_Request_
Nothing but a number should be given: how many lines of the records include "Azteca"?

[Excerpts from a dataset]
*** Block opens ***
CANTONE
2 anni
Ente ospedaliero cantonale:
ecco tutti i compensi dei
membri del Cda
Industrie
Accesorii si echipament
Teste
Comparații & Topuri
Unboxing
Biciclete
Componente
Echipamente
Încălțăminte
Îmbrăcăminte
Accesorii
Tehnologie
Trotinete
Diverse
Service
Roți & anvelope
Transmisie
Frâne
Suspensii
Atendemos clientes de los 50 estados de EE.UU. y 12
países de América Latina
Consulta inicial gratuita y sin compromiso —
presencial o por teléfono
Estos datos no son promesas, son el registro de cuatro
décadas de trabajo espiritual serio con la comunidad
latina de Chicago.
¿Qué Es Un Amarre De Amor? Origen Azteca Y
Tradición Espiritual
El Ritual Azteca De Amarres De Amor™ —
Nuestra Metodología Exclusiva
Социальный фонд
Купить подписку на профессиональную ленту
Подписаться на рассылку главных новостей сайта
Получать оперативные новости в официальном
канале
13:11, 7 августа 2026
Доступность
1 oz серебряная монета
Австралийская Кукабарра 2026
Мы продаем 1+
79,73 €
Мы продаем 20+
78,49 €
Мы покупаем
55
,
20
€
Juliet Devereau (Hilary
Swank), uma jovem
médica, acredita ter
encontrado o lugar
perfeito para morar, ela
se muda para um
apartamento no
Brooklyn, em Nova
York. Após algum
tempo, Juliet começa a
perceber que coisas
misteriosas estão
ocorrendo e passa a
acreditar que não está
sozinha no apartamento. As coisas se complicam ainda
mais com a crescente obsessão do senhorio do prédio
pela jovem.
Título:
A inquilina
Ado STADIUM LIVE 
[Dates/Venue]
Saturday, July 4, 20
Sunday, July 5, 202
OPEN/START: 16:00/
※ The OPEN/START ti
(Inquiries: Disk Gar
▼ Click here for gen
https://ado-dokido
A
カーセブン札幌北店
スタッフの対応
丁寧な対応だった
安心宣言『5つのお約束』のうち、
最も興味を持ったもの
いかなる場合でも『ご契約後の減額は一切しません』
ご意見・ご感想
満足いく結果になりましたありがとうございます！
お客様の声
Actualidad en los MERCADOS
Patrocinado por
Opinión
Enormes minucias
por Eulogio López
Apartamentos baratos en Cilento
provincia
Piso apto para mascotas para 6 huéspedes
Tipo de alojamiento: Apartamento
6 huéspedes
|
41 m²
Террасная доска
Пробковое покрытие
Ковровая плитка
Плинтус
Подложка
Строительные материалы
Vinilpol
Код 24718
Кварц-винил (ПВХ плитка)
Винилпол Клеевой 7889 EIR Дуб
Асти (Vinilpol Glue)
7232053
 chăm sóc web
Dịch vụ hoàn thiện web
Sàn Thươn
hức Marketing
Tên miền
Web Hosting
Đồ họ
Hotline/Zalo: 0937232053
*** Block closes ***
_Response to this exercise_
2